Angela and her unique online ministry are featured in Lyz Lenz’s 2019 book God Land: Story of Faith, Loss, and Renewal in Middle America. She has published articles in Hope for Women and HOPE is Now magazines. She has been featured in The New Republic, Publisher’s Today, and Religion News Service.
Her first book, Deconstruct Your Faith Without Losing Yourself (Eerdmans February, 2024), shares her decade of experience as a coach in Christian spaces, personal stories, a hefty dose of compassion, and her trademark Gen X humor.

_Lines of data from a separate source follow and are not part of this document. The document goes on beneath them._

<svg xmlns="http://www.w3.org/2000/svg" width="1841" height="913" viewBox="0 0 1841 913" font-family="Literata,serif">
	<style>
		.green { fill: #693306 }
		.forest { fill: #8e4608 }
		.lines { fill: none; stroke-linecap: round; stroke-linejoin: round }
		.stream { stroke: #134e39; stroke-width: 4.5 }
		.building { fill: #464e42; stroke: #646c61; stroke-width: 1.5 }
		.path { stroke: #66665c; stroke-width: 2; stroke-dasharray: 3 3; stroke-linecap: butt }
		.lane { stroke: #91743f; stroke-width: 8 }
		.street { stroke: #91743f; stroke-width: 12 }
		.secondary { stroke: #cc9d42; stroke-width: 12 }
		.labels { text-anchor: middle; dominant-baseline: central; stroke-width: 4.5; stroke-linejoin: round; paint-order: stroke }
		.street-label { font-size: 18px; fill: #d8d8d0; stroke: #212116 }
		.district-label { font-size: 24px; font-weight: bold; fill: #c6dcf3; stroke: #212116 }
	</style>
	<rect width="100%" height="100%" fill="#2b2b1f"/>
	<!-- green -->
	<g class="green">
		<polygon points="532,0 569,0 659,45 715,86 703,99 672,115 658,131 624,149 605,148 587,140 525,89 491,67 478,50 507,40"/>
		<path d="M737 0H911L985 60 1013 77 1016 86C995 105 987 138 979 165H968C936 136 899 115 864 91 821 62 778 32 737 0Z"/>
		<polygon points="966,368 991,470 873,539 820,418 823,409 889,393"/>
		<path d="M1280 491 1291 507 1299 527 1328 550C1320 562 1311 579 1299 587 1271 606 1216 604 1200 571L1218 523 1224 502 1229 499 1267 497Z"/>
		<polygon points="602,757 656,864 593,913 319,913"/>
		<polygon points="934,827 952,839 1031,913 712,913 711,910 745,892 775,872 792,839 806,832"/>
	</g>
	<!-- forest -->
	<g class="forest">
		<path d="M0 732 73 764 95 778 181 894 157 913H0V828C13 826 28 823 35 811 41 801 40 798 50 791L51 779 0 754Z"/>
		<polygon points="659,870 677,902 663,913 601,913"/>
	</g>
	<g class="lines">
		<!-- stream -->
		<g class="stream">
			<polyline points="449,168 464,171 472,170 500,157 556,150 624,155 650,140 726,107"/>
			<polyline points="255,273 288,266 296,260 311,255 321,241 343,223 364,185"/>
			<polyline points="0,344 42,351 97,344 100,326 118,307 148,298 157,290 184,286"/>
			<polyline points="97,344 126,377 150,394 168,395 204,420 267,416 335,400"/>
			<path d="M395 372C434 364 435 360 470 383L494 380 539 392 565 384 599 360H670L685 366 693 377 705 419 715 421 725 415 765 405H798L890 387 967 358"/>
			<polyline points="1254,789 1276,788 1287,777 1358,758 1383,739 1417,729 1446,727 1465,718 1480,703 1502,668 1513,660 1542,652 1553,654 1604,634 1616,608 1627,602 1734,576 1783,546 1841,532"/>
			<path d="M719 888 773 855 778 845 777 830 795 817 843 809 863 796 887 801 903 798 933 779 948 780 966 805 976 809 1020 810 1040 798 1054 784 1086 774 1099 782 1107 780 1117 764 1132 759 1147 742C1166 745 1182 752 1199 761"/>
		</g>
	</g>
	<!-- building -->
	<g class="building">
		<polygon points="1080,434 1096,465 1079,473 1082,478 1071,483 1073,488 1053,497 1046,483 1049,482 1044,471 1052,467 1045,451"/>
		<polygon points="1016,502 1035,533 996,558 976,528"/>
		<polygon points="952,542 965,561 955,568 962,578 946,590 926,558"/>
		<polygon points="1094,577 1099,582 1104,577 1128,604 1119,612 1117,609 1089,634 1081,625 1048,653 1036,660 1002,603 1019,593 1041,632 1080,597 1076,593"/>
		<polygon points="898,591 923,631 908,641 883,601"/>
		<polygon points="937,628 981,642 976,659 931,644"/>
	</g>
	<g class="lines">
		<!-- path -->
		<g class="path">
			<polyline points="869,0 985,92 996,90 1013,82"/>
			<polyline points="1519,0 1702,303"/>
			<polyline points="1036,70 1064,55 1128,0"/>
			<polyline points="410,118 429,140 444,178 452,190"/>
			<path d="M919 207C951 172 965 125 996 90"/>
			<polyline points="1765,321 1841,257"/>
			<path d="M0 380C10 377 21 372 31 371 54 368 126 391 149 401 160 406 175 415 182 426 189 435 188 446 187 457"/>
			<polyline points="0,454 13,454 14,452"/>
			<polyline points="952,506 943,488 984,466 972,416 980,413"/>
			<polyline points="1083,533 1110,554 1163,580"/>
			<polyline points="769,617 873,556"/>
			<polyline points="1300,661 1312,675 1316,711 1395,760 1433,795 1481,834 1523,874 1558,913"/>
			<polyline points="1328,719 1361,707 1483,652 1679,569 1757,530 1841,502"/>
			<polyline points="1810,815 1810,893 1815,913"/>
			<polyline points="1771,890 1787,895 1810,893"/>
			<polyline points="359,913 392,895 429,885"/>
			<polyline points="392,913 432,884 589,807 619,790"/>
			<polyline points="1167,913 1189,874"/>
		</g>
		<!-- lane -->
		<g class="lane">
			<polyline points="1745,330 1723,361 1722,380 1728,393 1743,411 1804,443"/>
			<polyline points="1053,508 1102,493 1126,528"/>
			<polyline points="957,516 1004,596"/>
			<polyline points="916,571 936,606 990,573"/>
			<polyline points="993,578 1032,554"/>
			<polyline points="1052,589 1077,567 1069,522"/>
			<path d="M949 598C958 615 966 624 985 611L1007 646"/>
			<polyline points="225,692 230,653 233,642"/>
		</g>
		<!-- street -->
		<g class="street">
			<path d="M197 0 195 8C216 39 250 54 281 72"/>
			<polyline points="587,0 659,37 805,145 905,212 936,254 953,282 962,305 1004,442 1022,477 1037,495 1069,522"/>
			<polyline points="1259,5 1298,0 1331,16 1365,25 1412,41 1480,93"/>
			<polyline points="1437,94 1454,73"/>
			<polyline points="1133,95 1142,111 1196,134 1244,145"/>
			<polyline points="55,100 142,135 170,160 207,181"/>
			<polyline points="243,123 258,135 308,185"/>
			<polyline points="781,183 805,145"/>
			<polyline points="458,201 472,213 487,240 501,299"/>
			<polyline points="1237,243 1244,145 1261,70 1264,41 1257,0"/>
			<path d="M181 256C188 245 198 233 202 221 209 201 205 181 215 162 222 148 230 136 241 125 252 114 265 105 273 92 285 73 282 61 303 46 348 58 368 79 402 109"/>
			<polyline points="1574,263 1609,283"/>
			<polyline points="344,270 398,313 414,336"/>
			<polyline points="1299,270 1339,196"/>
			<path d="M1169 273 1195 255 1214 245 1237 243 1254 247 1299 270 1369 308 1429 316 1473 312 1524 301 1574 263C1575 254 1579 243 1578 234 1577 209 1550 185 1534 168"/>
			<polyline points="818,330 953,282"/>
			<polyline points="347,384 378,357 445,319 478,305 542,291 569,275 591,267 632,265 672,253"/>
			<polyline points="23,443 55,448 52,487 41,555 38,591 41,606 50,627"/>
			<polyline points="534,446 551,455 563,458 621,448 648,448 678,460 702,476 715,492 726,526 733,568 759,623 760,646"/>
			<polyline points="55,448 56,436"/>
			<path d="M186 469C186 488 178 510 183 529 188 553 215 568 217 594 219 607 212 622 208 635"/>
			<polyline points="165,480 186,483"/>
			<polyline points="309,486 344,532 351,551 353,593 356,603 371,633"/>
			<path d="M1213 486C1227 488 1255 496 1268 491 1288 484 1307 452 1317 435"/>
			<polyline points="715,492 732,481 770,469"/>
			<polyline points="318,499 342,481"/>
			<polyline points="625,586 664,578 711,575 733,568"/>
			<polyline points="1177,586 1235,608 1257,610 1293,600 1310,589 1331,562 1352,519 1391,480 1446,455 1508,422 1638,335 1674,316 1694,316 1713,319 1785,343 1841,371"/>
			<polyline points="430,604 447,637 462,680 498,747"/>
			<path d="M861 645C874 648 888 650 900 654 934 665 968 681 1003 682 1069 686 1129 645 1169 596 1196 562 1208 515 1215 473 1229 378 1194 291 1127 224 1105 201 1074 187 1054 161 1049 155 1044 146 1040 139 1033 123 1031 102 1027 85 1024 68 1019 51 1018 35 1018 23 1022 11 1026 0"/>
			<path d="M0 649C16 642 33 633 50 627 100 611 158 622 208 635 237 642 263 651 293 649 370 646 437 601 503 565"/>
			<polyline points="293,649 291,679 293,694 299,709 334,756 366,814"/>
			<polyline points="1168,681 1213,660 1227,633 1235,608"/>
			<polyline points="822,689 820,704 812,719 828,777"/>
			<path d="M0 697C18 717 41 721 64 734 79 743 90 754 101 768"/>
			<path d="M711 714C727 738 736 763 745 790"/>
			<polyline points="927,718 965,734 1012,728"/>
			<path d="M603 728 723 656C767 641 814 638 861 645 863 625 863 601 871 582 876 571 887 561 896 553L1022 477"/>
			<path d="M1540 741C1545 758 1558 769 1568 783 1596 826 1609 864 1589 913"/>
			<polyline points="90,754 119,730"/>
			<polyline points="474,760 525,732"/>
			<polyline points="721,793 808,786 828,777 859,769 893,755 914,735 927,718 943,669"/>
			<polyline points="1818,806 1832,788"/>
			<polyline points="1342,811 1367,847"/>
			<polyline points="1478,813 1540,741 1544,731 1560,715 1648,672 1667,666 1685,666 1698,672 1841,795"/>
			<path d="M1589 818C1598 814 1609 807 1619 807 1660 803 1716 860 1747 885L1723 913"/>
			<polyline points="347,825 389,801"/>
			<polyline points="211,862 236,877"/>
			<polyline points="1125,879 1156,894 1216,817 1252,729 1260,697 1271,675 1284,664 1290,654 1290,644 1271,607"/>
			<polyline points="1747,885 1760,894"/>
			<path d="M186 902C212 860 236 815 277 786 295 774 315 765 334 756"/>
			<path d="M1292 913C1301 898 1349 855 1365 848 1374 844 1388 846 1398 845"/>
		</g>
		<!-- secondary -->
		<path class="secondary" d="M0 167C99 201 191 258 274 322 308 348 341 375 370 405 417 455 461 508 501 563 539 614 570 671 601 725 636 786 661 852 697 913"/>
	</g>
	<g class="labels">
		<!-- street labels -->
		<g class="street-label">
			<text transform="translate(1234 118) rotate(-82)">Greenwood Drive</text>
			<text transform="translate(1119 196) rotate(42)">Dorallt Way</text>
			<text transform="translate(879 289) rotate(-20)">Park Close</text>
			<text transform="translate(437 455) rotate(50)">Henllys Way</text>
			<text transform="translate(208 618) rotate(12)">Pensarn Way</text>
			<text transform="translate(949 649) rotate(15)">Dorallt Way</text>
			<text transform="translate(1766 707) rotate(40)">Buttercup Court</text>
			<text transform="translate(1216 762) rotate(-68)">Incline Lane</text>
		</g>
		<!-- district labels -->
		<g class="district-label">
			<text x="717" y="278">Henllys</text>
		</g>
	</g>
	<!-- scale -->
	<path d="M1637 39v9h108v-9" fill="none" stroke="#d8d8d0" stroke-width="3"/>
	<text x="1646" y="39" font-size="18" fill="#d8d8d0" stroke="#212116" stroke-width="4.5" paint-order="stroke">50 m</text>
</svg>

Her second book, Embracing the Old Witch in the Woods: Liberating Feminine Wisdom from Christian Patriarchy (Broadleaf, October 2025), is a road map for readers ready to challenge limiting beliefs, confront systemic injustices, and reclaim their inherent worth and wisdom. It helps readers reclaim feminine wisdom in order to liberate ourselves, our communities, and our souls, gaining strength and resilience through our connection to ourselves and to each other.
Angela is also a wife, a mom to 5, and a proud resident of Indiana, with her family when they’re not traveling the US in their RV.